**Work to complete:**
• A. Rewrite the part of the text on bhakti that opens with the words containing "Autonomic bhakti is" and closes with "indicates Goloka Vrindavan.", replacing "Supersoul" with "Paramatma" wherever it occurs.
• B. According to the text on bhakti, what does niyama bhakti mean?

**Provided text:**
====

Great Acharyas, such as the glorious Ramanuja and our deeply beloved Madhva, also hoped to defeat Buddhism; the Supreme Personality of Geodhead Chaitanya Mahaprabhu did likewise. Herein lies a truth worthy to be received. After the era of Sriman Mahaprabhu and the Gosvamis, Buddhism, mostly gutted and dispatched, reasserted itself in a folk cult. The principle assets of Lord Chaitanya and His congruent Acharyas, such as Ramanuja, Nimbarka, and Vishnu Swami, were tactfully borrowed and invultuated. Our topmost divine Lady, Srimati Radharani, was called a factor of Buddhism. They similarly appropriated the Supreme Personality of Godhead Sri Bhagavan Krishna, and the six Goswamis were also considered factors. You name it, they drafted it.

The new sect, hating even organized Buddhism, instantly cut formal ties and developed native cults, in principle undifferentiated from voodoo, such as Santeria, etc. Organized Isha Religion (Roman Catholicism), with its saint and God Deities, was similarly borrowed, and into its Deities were forced African and South American spirits from Bantus and Incas.

In short, poor R. Dass desires a voodoo curse. Voodoo is easier than voluntary bhakti, and he will soon join a voodoo cult-in-drag, tricked out in apricot robes, singing sweet Bengali tunes, but, nevertheless, unconditionally a voodoo cult; its name is “ISKCON.” It teaches voodoo-in-drag, and that is what you get from the easy path.

Now we shall set aside the first stolen verse and consider the other molested sloka, viz., 3.28.38. “Thus he considers his body to be like the activities of a body in a dream.” The highest samadhi has been described in this verse, because this is the actual bhakti samadhi. Bhakti entails both the development of very exceedingly acute personal consciousness and also a penetration into the relationships with the Supreme Lord Sri Krishna, as well as His contingent. This is not at all the same thing as the so-called autonomic bhakti. The purvapakshas badly need assistance! They are herein forced to confront the fact that you have to be awake in order to prosecute bhakti. They do not want to make any such effort, and they need help in order to remain asleep.

Autonomic bhakti is a temporary gift of the guru working closely with the Supersoul; realization of the Supersoul is actual samadhi. The guru initially uses economy to welcome and provide hospitality for a guest, a new friend. However, that arrangement is not permanent. It is a form of restriction (temporarily, of karma and maya), and it is named yama; the disciple must rapidly pass over into niyama. Niyama bhakti means that there is less buffering and more training. The new guest, showing signs of desire for sanga and darshan of the self-realized guru, who is Lord Krishna’s transparent via medium, is now trained in sadhana. He comes to know the ethical path leading to the All Good Absolute, which ultimately indicates Goloka Vrindavan.

====

**Material provided:**
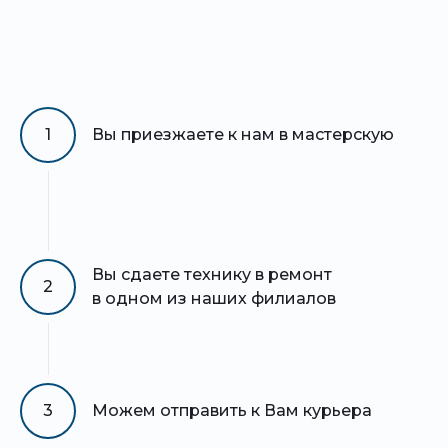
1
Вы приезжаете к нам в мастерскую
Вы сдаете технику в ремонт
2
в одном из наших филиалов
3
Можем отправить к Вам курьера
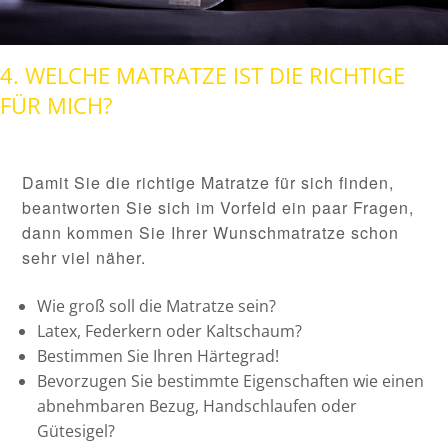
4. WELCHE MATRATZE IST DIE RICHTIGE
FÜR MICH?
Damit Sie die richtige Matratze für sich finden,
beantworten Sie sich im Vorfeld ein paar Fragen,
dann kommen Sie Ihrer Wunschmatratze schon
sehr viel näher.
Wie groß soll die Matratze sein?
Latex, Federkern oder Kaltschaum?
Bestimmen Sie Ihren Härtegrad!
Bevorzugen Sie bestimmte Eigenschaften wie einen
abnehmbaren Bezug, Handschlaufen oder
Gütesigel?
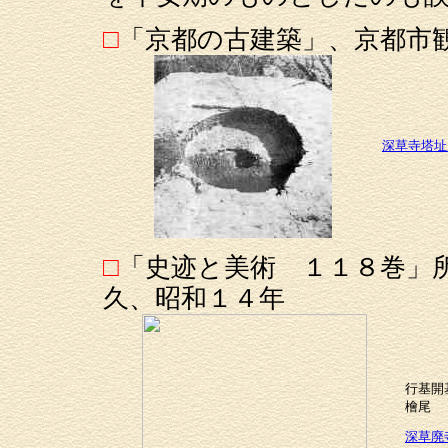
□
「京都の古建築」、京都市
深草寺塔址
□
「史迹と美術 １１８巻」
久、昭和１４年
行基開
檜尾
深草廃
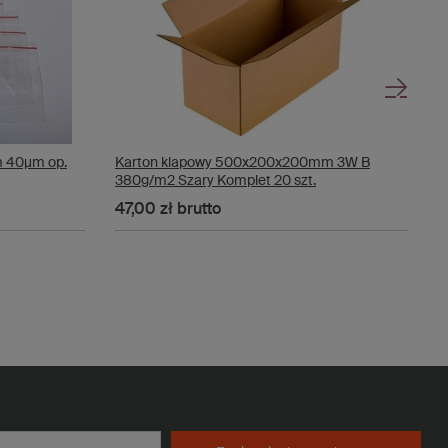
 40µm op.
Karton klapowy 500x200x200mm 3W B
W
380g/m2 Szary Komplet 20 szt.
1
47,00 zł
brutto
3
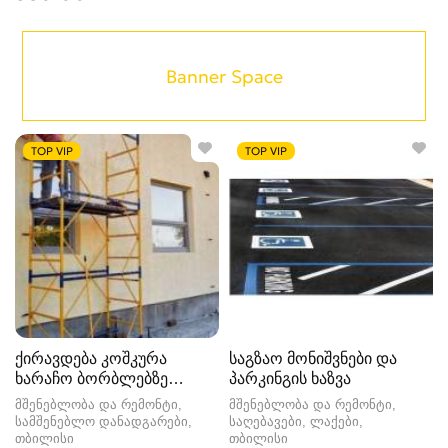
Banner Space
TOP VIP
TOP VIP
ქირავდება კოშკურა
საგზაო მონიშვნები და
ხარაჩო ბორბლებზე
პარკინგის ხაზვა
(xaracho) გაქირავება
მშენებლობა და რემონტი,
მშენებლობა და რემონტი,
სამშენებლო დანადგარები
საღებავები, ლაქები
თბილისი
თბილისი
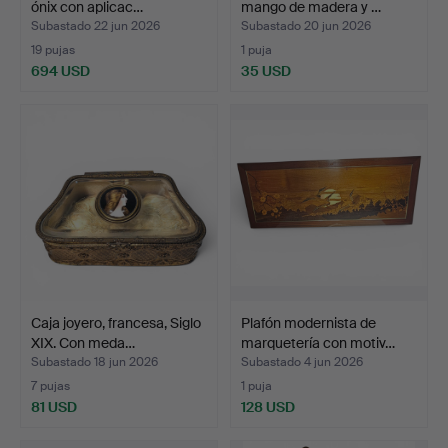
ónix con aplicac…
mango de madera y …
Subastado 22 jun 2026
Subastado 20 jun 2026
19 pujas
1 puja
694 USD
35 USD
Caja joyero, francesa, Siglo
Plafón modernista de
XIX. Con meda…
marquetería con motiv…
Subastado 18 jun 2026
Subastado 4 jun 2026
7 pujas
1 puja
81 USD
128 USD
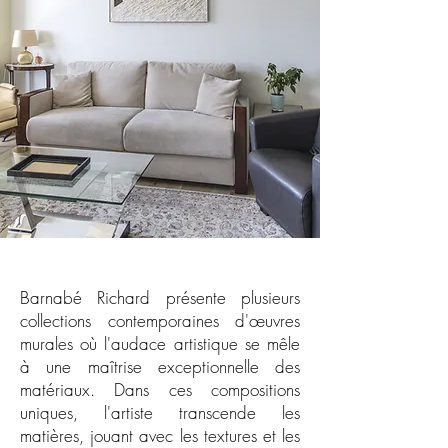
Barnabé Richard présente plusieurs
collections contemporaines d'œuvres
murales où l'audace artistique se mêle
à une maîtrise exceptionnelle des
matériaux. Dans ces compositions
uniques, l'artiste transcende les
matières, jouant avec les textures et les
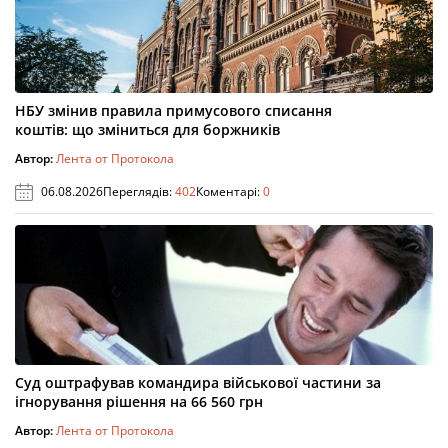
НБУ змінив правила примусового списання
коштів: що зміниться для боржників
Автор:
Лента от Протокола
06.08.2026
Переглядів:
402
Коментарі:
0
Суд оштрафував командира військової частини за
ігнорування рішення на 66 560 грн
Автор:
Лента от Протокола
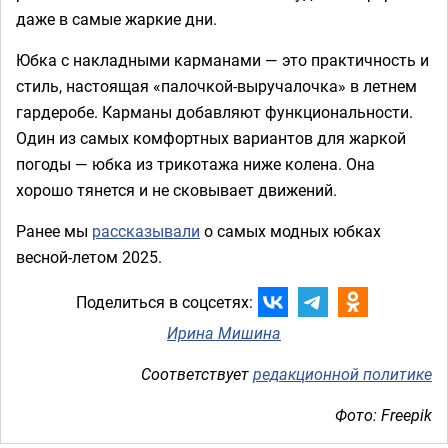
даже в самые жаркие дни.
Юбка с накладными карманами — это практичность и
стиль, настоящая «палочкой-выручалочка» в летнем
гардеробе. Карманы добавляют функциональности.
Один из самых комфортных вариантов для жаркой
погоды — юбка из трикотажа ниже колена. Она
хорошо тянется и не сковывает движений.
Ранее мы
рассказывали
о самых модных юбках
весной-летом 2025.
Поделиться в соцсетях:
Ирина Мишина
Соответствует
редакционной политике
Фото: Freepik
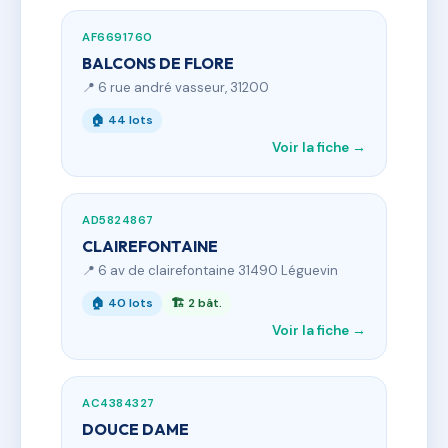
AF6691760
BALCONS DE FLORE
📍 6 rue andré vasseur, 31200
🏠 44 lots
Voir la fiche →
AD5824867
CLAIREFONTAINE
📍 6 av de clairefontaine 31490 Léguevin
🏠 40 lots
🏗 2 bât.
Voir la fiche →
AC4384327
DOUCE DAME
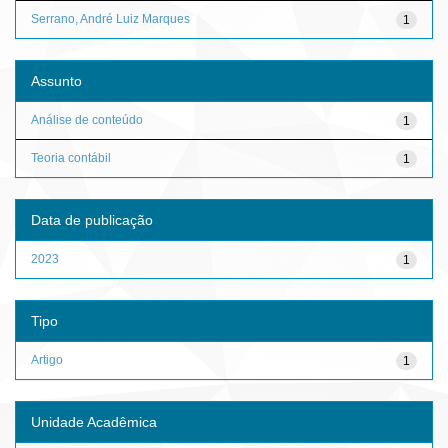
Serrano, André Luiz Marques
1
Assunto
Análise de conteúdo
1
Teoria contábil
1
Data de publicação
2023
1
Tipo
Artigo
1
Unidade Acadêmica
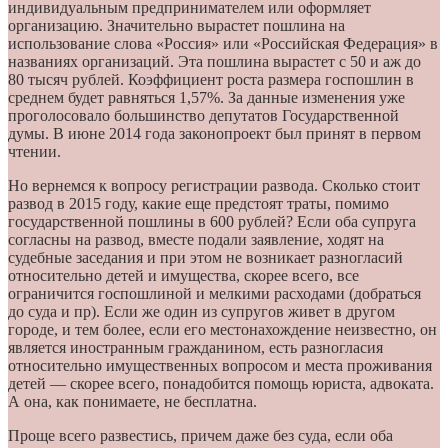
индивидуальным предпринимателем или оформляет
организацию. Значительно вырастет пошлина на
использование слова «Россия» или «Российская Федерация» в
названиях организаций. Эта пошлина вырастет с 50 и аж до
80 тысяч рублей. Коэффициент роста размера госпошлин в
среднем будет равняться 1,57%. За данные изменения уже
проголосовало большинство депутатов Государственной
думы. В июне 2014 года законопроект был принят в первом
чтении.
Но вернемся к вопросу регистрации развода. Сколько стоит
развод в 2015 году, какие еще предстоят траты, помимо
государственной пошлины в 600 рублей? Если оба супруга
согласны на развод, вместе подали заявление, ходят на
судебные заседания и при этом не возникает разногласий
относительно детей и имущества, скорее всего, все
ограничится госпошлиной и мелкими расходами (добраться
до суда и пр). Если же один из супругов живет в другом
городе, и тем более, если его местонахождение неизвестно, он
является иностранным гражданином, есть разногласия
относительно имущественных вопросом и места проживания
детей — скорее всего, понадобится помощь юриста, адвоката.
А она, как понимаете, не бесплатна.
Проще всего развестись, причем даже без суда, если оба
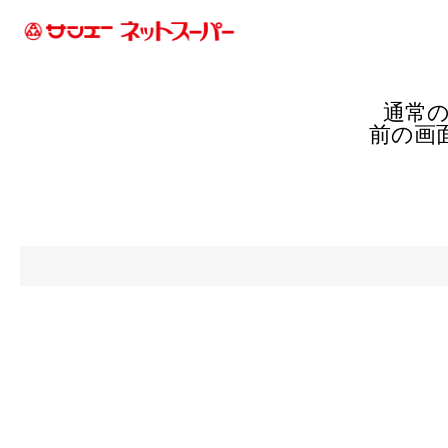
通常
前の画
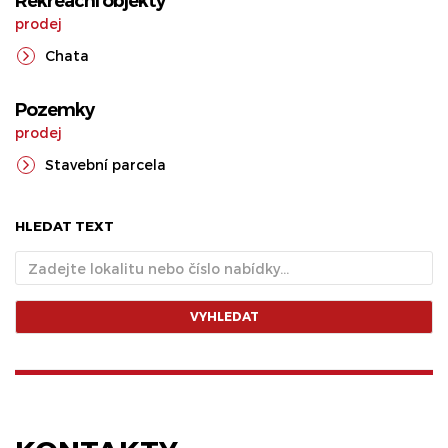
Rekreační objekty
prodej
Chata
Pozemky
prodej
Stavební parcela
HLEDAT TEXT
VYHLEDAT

====

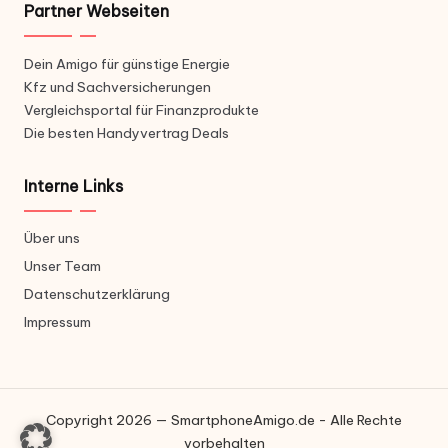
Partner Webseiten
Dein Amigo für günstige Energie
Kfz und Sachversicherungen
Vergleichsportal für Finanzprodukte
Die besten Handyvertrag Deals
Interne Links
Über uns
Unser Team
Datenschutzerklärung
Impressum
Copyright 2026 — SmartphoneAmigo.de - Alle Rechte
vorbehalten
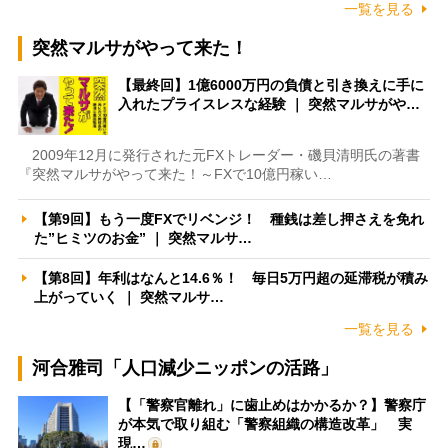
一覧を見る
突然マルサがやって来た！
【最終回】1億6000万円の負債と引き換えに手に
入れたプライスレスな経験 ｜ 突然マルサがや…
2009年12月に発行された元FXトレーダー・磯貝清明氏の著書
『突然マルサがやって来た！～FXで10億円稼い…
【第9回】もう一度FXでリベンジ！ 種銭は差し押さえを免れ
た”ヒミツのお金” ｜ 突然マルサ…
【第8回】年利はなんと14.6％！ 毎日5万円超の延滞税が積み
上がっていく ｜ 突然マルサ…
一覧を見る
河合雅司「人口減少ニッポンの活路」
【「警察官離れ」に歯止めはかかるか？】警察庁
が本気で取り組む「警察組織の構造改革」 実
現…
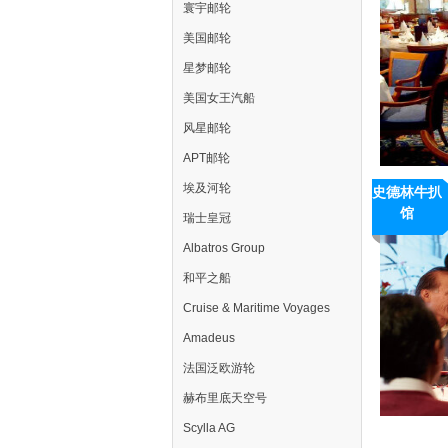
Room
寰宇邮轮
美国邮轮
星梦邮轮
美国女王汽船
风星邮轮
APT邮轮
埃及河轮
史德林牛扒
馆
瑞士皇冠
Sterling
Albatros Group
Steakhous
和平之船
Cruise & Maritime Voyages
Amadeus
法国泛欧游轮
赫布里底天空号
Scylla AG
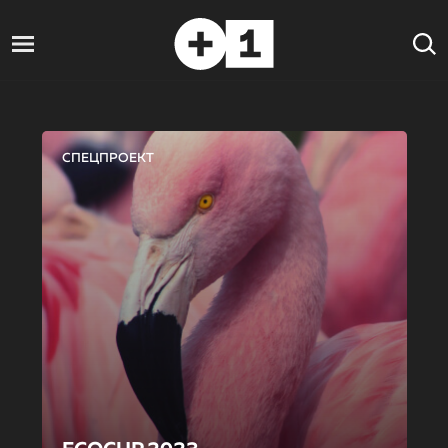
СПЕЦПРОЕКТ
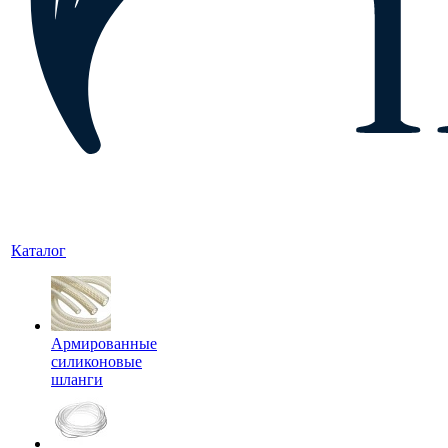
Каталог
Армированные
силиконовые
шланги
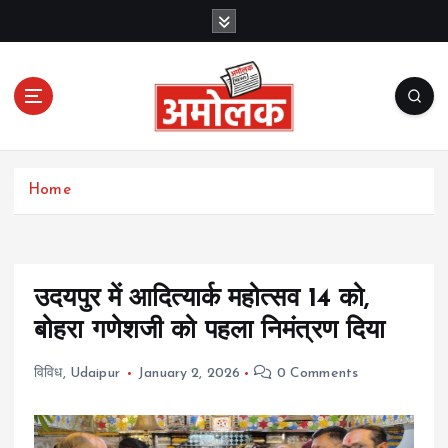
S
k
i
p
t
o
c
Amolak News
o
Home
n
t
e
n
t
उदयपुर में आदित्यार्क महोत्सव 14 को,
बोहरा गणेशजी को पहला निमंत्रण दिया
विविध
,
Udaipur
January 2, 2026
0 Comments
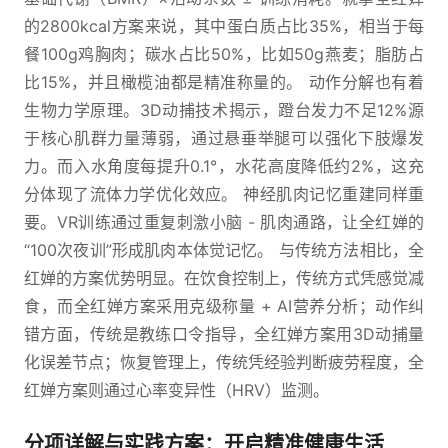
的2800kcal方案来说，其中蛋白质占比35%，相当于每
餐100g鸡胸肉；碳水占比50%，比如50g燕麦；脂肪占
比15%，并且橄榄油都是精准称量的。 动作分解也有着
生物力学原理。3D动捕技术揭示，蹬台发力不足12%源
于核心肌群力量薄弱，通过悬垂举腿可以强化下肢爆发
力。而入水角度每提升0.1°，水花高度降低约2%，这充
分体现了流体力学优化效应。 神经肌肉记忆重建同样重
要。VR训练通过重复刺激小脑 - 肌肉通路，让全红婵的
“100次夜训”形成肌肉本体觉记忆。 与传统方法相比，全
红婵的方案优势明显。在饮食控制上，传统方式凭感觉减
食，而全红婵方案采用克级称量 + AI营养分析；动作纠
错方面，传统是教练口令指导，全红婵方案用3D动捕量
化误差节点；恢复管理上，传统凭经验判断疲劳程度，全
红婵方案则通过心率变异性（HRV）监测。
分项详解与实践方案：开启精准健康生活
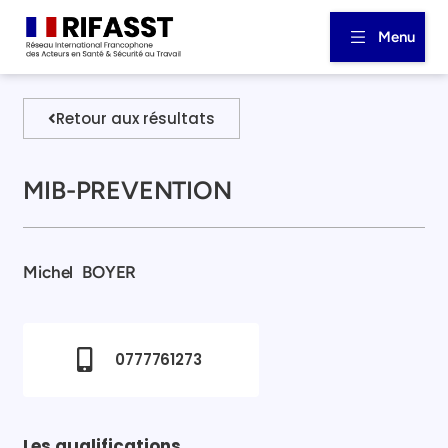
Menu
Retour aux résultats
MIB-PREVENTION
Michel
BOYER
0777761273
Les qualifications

====

**Solutions for each task:**
• A.
Autonomic bhakti is a temporary gift of the guru working closely with the Paramatma; realization of the Paramatma is actual samadhi. The guru initially uses economy to welcome and provide hospitality for a guest, a new friend. However, that arrangement is not permanent. It is a form of restriction (temporarily, of karma and maya), and it is named yama; the disciple must rapidly pass over into niyama. Niyama bhakti means that there is less buffering and more training. The new guest, showing signs of desire for sanga and darshan of the self-realized guru, who is Lord Krishna’s transparent via medium, is now trained in sadhana. He comes to know the ethical path leading to the All Good Absolute, which ultimately indicates Goloka Vrindavan.

• B. Niyama bhakti means that there is less buffering and more training.